* _EXERCISE PROMPT_: From the records below, copy out exactly the lines from the one containing "left wrist: (139, 543)" to the one containing "right shoulder: (469, 581)", both included. Add nothing else.

(Named joint coordinates)
● ● ● ●

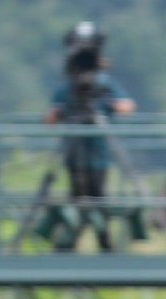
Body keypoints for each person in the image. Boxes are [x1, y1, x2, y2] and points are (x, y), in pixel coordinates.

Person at [46, 20, 137, 248]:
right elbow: (50, 118)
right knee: (77, 201)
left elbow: (128, 106)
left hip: (98, 155)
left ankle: (104, 246)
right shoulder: (68, 88)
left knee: (99, 200)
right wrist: (62, 111)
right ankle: (67, 247)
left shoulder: (105, 84)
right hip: (74, 155)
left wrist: (109, 102)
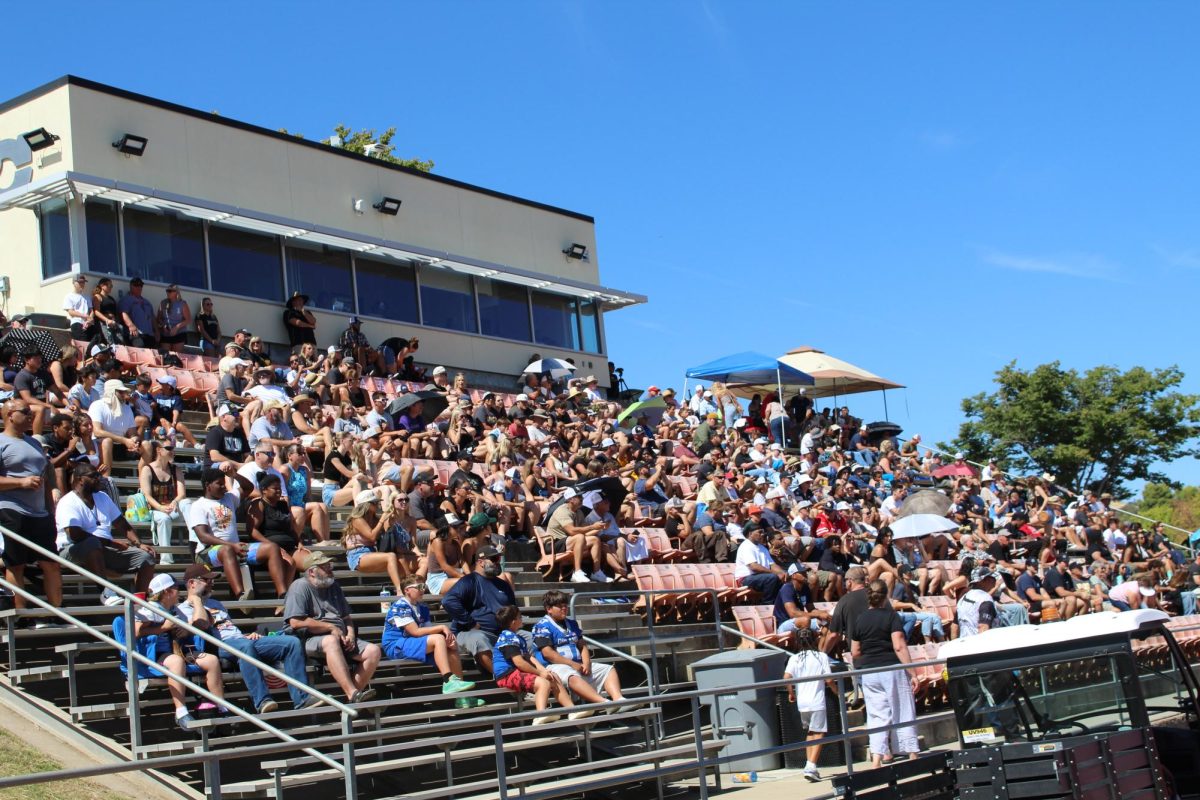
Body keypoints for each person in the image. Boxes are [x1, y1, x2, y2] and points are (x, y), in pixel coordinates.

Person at [177, 564, 315, 713]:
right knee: (245, 647)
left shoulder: (216, 604)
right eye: (206, 580)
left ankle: (302, 698)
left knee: (291, 643)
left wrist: (244, 636)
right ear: (192, 583)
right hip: (217, 646)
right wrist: (197, 600)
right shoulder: (182, 610)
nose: (212, 583)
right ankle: (262, 701)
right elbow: (201, 626)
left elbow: (228, 629)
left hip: (240, 641)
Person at [283, 551, 381, 703]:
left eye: (330, 565)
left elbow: (346, 618)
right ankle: (353, 693)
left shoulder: (334, 586)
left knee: (373, 651)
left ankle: (351, 699)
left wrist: (350, 635)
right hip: (308, 639)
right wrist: (329, 627)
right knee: (330, 641)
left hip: (340, 637)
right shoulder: (299, 587)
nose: (330, 569)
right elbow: (295, 622)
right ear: (311, 572)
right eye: (325, 567)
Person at [133, 572, 226, 732]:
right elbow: (136, 631)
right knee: (176, 662)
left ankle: (221, 707)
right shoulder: (151, 608)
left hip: (180, 650)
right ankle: (181, 711)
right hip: (156, 654)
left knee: (211, 660)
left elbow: (198, 624)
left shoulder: (175, 609)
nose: (179, 591)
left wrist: (185, 629)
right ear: (167, 591)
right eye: (176, 588)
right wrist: (163, 628)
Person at [0, 399, 64, 615]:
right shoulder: (1, 442)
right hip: (11, 509)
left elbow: (45, 476)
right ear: (9, 415)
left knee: (52, 564)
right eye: (25, 412)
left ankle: (58, 613)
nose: (30, 416)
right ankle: (21, 614)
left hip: (40, 512)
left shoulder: (35, 442)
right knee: (15, 564)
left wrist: (50, 508)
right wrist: (20, 482)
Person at [187, 465, 289, 600]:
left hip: (234, 548)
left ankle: (283, 593)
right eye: (220, 484)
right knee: (227, 549)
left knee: (272, 548)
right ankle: (241, 594)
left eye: (224, 484)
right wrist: (232, 545)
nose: (224, 487)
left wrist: (234, 474)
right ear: (208, 485)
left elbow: (249, 488)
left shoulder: (229, 498)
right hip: (207, 552)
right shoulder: (198, 505)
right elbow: (203, 536)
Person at [55, 463, 156, 593]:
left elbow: (121, 524)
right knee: (92, 543)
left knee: (146, 557)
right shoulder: (68, 501)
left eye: (99, 474)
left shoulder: (103, 497)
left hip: (103, 549)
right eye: (94, 476)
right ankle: (106, 592)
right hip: (72, 550)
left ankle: (139, 603)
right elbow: (75, 535)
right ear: (80, 479)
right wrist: (110, 542)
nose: (99, 478)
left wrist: (139, 543)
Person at [850, 580, 919, 767]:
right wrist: (912, 673)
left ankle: (877, 759)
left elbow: (855, 651)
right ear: (885, 596)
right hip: (892, 668)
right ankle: (912, 754)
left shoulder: (860, 619)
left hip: (870, 671)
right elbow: (899, 645)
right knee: (903, 710)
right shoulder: (891, 616)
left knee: (876, 716)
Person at [382, 575, 480, 706]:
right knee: (439, 639)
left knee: (451, 647)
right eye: (420, 587)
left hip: (412, 642)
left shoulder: (422, 607)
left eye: (424, 587)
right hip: (396, 645)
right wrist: (442, 627)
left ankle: (461, 698)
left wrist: (446, 642)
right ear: (407, 590)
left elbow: (427, 632)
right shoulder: (399, 606)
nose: (423, 590)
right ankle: (448, 681)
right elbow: (415, 632)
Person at [532, 590, 628, 716]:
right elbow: (548, 654)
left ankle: (619, 700)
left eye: (565, 605)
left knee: (608, 669)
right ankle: (604, 703)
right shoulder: (542, 626)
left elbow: (582, 645)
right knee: (571, 676)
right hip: (553, 666)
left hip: (576, 664)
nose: (564, 608)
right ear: (549, 609)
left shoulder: (571, 623)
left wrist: (587, 662)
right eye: (560, 606)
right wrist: (572, 664)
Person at [440, 545, 517, 675]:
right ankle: (504, 679)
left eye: (498, 558)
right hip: (468, 632)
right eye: (494, 559)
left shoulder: (503, 584)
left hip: (501, 634)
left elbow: (513, 609)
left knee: (529, 638)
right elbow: (448, 601)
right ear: (480, 562)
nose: (498, 562)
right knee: (479, 639)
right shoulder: (469, 581)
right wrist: (470, 622)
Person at [492, 604, 573, 725]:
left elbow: (529, 657)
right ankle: (540, 714)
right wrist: (540, 673)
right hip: (506, 675)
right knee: (543, 683)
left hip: (515, 672)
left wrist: (544, 671)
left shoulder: (517, 637)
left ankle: (572, 709)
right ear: (513, 622)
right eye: (520, 617)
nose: (522, 619)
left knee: (553, 676)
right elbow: (519, 662)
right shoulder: (507, 637)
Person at [784, 628, 835, 783]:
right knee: (819, 732)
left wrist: (791, 693)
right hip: (816, 700)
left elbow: (786, 678)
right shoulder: (821, 657)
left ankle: (810, 765)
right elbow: (829, 680)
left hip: (802, 702)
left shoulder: (795, 658)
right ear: (814, 640)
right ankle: (811, 765)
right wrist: (837, 691)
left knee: (810, 732)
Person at [342, 489, 409, 592]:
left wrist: (390, 523)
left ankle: (409, 586)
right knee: (391, 556)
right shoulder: (357, 520)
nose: (378, 504)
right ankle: (399, 590)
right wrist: (382, 520)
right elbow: (372, 536)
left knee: (401, 559)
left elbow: (384, 535)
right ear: (367, 505)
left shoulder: (374, 519)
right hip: (358, 555)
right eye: (375, 502)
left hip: (371, 552)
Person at [544, 487, 607, 584]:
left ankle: (596, 572)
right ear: (570, 499)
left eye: (581, 496)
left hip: (568, 541)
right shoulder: (562, 511)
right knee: (579, 537)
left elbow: (585, 531)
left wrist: (599, 528)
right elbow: (572, 531)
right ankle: (577, 572)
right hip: (553, 543)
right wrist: (592, 527)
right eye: (578, 497)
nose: (581, 498)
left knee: (595, 539)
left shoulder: (579, 512)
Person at [139, 440, 185, 564]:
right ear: (159, 450)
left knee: (188, 505)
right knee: (164, 519)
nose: (172, 451)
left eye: (173, 448)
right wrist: (160, 507)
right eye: (168, 448)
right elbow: (147, 495)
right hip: (154, 509)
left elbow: (182, 494)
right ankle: (166, 559)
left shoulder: (176, 469)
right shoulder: (147, 469)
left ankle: (198, 551)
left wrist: (175, 502)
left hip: (172, 507)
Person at [279, 443, 330, 542]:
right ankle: (321, 541)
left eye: (304, 453)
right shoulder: (285, 469)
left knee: (322, 506)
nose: (303, 456)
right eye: (299, 453)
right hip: (289, 506)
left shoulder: (304, 470)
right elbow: (281, 492)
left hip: (300, 504)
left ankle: (326, 540)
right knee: (316, 506)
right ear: (290, 456)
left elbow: (308, 494)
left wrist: (310, 502)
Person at [734, 521, 786, 602]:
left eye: (763, 532)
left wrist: (783, 573)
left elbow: (772, 565)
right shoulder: (746, 546)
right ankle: (767, 603)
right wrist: (775, 573)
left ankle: (779, 604)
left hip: (761, 577)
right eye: (760, 532)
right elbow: (754, 567)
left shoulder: (762, 547)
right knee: (772, 577)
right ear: (750, 534)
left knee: (785, 577)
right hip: (745, 579)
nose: (763, 534)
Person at [118, 277, 157, 349]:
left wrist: (157, 331)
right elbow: (123, 313)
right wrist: (131, 325)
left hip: (149, 335)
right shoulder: (126, 300)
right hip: (137, 335)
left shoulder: (147, 302)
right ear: (131, 286)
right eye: (136, 285)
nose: (139, 287)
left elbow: (152, 317)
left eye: (141, 285)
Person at [157, 284, 192, 353]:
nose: (168, 292)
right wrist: (163, 325)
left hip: (179, 333)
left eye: (170, 291)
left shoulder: (182, 303)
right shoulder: (163, 303)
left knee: (176, 356)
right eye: (167, 291)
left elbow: (188, 319)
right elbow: (158, 318)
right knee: (165, 356)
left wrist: (177, 327)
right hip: (166, 334)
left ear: (176, 292)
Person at [63, 274, 95, 340]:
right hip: (77, 323)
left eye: (83, 282)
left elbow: (91, 310)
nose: (82, 284)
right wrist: (85, 316)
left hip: (89, 324)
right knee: (82, 344)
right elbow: (71, 312)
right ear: (74, 283)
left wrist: (90, 319)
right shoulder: (69, 296)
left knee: (93, 345)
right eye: (80, 282)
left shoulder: (87, 297)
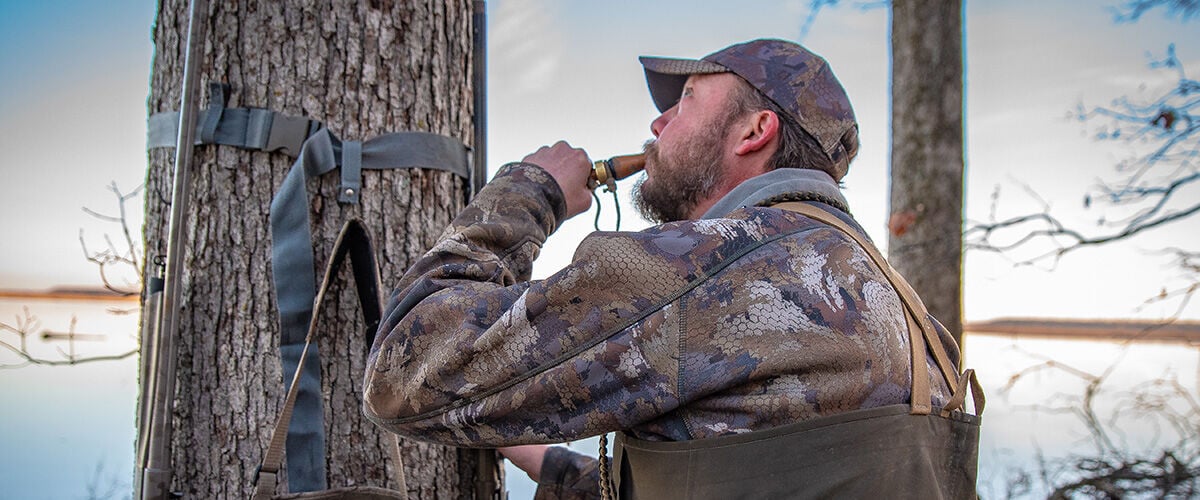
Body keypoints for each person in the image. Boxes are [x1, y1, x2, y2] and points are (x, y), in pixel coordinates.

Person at [363, 38, 979, 499]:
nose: (657, 124)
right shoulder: (893, 295)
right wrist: (550, 465)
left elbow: (404, 374)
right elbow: (738, 472)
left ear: (755, 131)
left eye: (685, 102)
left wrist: (531, 191)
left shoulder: (711, 266)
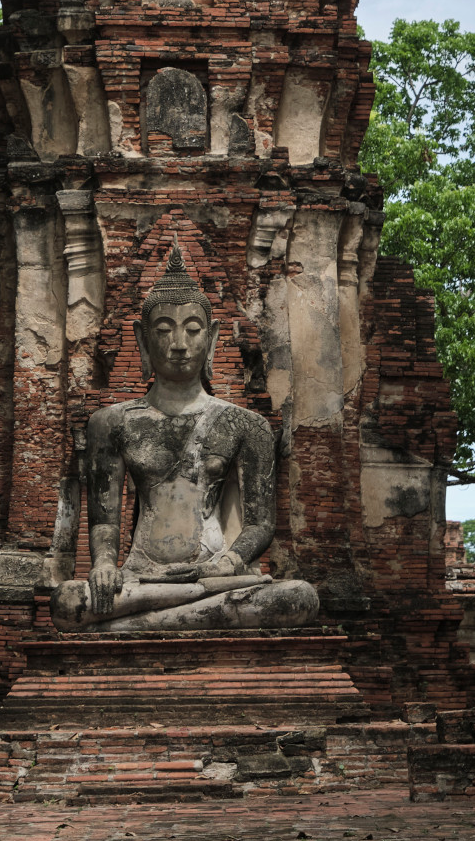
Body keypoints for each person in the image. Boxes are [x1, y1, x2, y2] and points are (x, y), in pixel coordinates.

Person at [49, 246, 318, 632]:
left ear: (211, 339)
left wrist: (229, 561)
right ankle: (182, 614)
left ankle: (137, 625)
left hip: (214, 574)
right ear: (143, 340)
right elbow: (104, 522)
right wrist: (105, 565)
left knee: (299, 597)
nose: (178, 343)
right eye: (163, 330)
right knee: (68, 601)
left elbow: (260, 525)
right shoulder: (110, 423)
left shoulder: (247, 425)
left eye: (192, 330)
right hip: (142, 576)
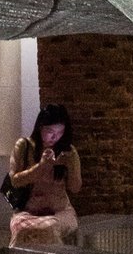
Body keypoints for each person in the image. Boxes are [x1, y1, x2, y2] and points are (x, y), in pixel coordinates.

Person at [7, 104, 82, 245]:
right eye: (50, 131)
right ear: (40, 127)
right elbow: (15, 181)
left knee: (49, 228)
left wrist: (70, 166)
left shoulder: (68, 152)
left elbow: (75, 188)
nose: (55, 137)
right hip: (29, 211)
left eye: (60, 132)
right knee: (23, 229)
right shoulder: (24, 146)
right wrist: (41, 166)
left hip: (60, 211)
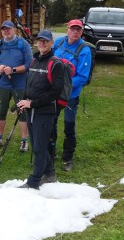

● ● ● ●

* _ANSWER SECTION_:
left wrist: (139, 543)
Person at [850, 580, 919, 767]:
right wrist: (912, 673)
left ankle: (877, 759)
left elbow: (855, 651)
right ear: (885, 596)
right hip: (892, 668)
right ankle: (912, 754)
left shoulder: (860, 619)
left hip: (870, 671)
right elbow: (899, 645)
right knee: (903, 710)
right shoulder: (891, 616)
left knee: (876, 716)
Person at [382, 575, 480, 706]:
right knee: (439, 639)
left knee: (451, 647)
right eye: (420, 587)
left hip: (412, 642)
left shoulder: (422, 607)
left eye: (424, 587)
right hip: (396, 645)
right wrist: (442, 627)
left ankle: (461, 698)
left wrist: (446, 642)
right ear: (407, 590)
left elbow: (427, 632)
right shoulder: (399, 606)
nose: (423, 590)
right ankle: (448, 681)
right elbow: (415, 632)
Person at [532, 590, 628, 716]:
right elbow: (548, 654)
left ankle: (619, 700)
left eye: (565, 605)
left knee: (608, 669)
right ankle: (604, 703)
right shoulder: (542, 626)
left elbow: (582, 645)
right knee: (571, 676)
right hip: (553, 666)
left hip: (576, 664)
nose: (564, 608)
right ear: (549, 609)
left shoulder: (571, 623)
left wrist: (587, 662)
right eye: (560, 606)
right wrist: (572, 664)
Person at [440, 545, 517, 675]:
right ankle: (504, 679)
left eye: (498, 558)
right hip: (468, 632)
right eye: (494, 559)
left shoulder: (503, 584)
left hip: (501, 634)
left elbow: (513, 609)
left knee: (529, 638)
right elbow: (448, 601)
right ear: (480, 562)
nose: (498, 562)
right knee: (479, 639)
right shoulder: (469, 581)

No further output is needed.